Feedback Loops
Submit corrections to scoring results, calibrate thresholds over time, and store feedback in ChromaDB for continuous improvement.
- Submit corrections when a score is wrong — the system learns from them
- Calibrate thresholds per metric using accumulated feedback
- In-memory store for development, ChromaDB for production
When a metric gives a wrong score, submit a correction. Corrections are stored and used in two ways: they feed into threshold calibration (tuning the pass/fail cutoff per metric), and when using LLM-as-Judge with a feedback store, past corrections are injected as few-shot examples to guide the LLM.
Note
Requires pip install ai-evaluation. For persistent storage, install pip install ai-evaluation[feedback] (adds ChromaDB).
Quick Example
from fi.evals import evaluate
from fi.evals.feedback import FeedbackCollector, InMemoryFeedbackStore
store = InMemoryFeedbackStore()
feedback = FeedbackCollector(store)
# Run a check
result = evaluate("faithfulness", output="Paris is in Germany.", context="Paris is the capital of France.")

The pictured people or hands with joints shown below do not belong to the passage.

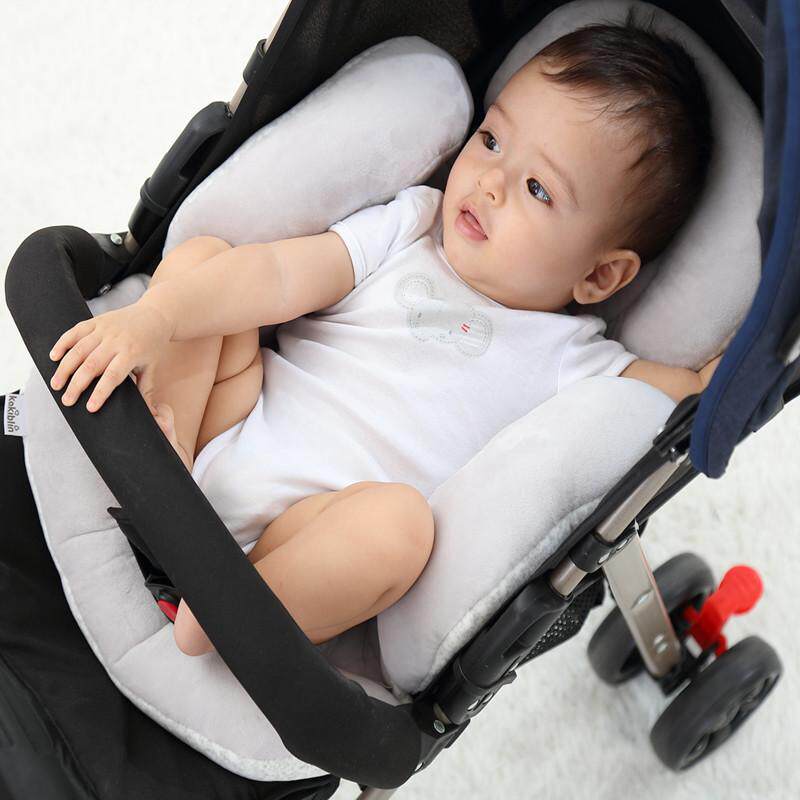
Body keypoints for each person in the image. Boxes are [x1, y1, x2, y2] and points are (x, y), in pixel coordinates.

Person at [46, 13, 721, 657]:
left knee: (400, 530)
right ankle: (158, 469)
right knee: (207, 264)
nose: (489, 182)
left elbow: (695, 397)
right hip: (225, 430)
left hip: (305, 534)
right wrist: (157, 319)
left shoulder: (578, 362)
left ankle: (224, 616)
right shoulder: (410, 226)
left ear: (600, 275)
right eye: (492, 140)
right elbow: (279, 274)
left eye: (538, 189)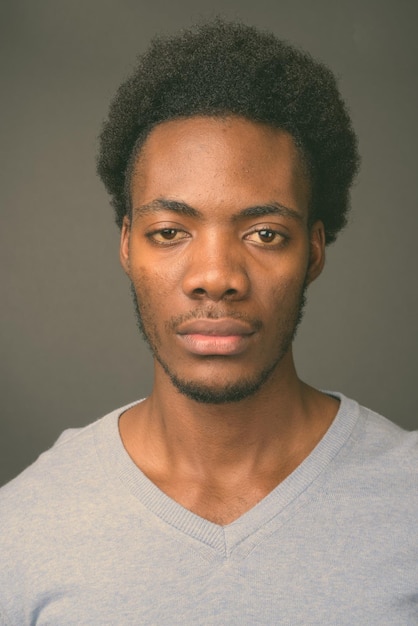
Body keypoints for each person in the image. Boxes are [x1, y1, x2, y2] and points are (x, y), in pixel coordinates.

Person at [0, 19, 417, 625]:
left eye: (265, 234)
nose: (216, 275)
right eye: (170, 233)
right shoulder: (25, 527)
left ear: (315, 250)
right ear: (126, 246)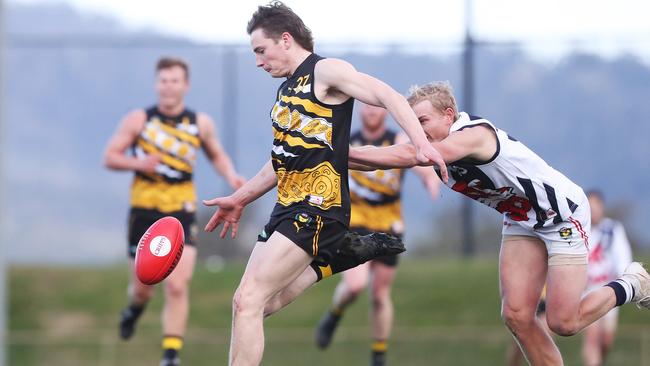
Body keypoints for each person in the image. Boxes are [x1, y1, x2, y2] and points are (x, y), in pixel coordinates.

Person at [201, 3, 448, 365]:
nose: (258, 61)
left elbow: (387, 96)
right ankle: (331, 261)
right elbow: (281, 158)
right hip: (286, 207)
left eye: (260, 50)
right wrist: (240, 198)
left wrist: (421, 144)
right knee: (257, 305)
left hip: (318, 207)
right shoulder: (286, 91)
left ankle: (332, 255)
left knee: (246, 302)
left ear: (285, 39)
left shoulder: (326, 70)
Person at [347, 81, 650, 365]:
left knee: (563, 322)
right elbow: (378, 156)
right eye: (411, 124)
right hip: (520, 219)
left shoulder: (474, 134)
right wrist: (331, 154)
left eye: (422, 121)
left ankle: (633, 284)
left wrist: (342, 152)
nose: (416, 131)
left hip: (561, 215)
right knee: (517, 316)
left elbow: (414, 155)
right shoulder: (434, 145)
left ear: (448, 115)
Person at [104, 57, 245, 366]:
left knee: (178, 285)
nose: (168, 86)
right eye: (163, 80)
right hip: (144, 211)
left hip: (180, 213)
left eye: (174, 80)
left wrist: (232, 176)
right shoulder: (139, 120)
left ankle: (170, 355)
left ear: (186, 85)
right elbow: (110, 157)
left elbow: (217, 155)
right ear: (157, 85)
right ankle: (134, 309)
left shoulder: (200, 123)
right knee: (143, 288)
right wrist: (137, 163)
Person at [314, 103, 440, 366]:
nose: (372, 113)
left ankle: (378, 354)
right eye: (368, 109)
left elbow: (418, 159)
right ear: (360, 112)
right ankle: (334, 313)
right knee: (355, 285)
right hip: (354, 221)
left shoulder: (396, 140)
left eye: (377, 109)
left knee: (380, 294)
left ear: (385, 113)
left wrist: (429, 178)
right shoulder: (349, 141)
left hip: (388, 223)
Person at [581, 190, 633, 366]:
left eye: (596, 207)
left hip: (609, 288)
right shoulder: (579, 229)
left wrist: (626, 279)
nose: (593, 211)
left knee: (606, 340)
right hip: (587, 290)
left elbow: (622, 255)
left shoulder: (612, 230)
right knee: (592, 336)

# The score looks wrong — submit a correction
feedback.submit(
result,
inputs={"output": "Paris is in Germany.", "context": "Paris is the capital of France."},
correct_score=0.0,
correct_reason="Output contradicts context — Paris is in France, not Germany.",
)
FeedbackCollector
Submitting corrections
from fi.evals.feedback import FeedbackCollector, InMemoryFeedbackStore
store = InMemoryFeedbackStore()
feedback = FeedbackCollector(store)
feedback.submit(
result, # EvalResult from evaluate()
inputs={"output": "...", "context": "..."}, # the inputs used
correct_score=0.95, # what the score should have been
correct_passed=True, # what passed should have been
correct_reason="explanation", # why the correction is right
tags=["production", "rag"], # optional tags for filtering
metadata={"reviewer": "alice"}, # optional metadata
)
Threshold Calibration
After collecting corrections (minimum 5 per metric, aim for 20+ for reliable results), calibrate the pass/fail threshold. The calibrator sweeps across threshold values and finds the one that best matches your corrections.
from fi.evals.feedback import FeedbackCollector, ChromaFeedbackStore
store = ChromaFeedbackStore()
feedback = FeedbackCollector(store)
# After collecting 20+ corrections...
profile = feedback.calibrate("faithfulness")
# CalibrationProfile fields:
print(profile.optimal_threshold) # float — recommended threshold
print(profile.accuracy_at_threshold) # float — % of corrections that agree
print(profile.sample_size) # int — number of corrections used
print(profile.score_mean) # float — average corrected score
print(profile.score_std) # float — score standard deviation
Feedback Retrieval
Find similar past corrections to inform current scoring.
from fi.evals.feedback import FeedbackRetriever
retriever = FeedbackRetriever(store)
similar = retriever.retrieve_similar(
metric_name="faithfulness",
inputs={"output": "...", "context": "..."},
top_k=3,
)
for entry in similar:
print(f"Score: {entry.correct_score}, Reason: {entry.correct_reason}")
Storage Options
InMemoryFeedbackStore
For development and testing. Data is lost when the process exits.
from fi.evals.feedback import InMemoryFeedbackStore
store = InMemoryFeedbackStore()
ChromaFeedbackStore
For production. Persists to disk, uses vector search for semantic retrieval of similar corrections.
pip install ai-evaluation[feedback]
from fi.evals.feedback import ChromaFeedbackStore
store = ChromaFeedbackStore() # defaults to local disk
Integrating with evaluate()
Pass a feedback store to evaluate() when using LLM-as-Judge or augmented metrics. The SDK retrieves similar past corrections from the store and injects them as few-shot examples into the LLM prompt, steering the judge toward scores that match your corrections.
from fi.evals import evaluate
from fi.evals.feedback import ChromaFeedbackStore
store = ChromaFeedbackStore()
result = evaluate(
"faithfulness",
output="The Earth orbits the Sun.",
context="The Earth revolves around the Sun in an elliptical orbit.",
model="gemini/gemini-2.5-flash",
augment=True,
feedback_store=store, # similar corrections injected as few-shot examples
)
Note
feedback_store works with augment=True and engine="llm" modes. For purely local metrics (no model), corrections don’t influence scoring directly — use calibrate() to adjust the threshold instead.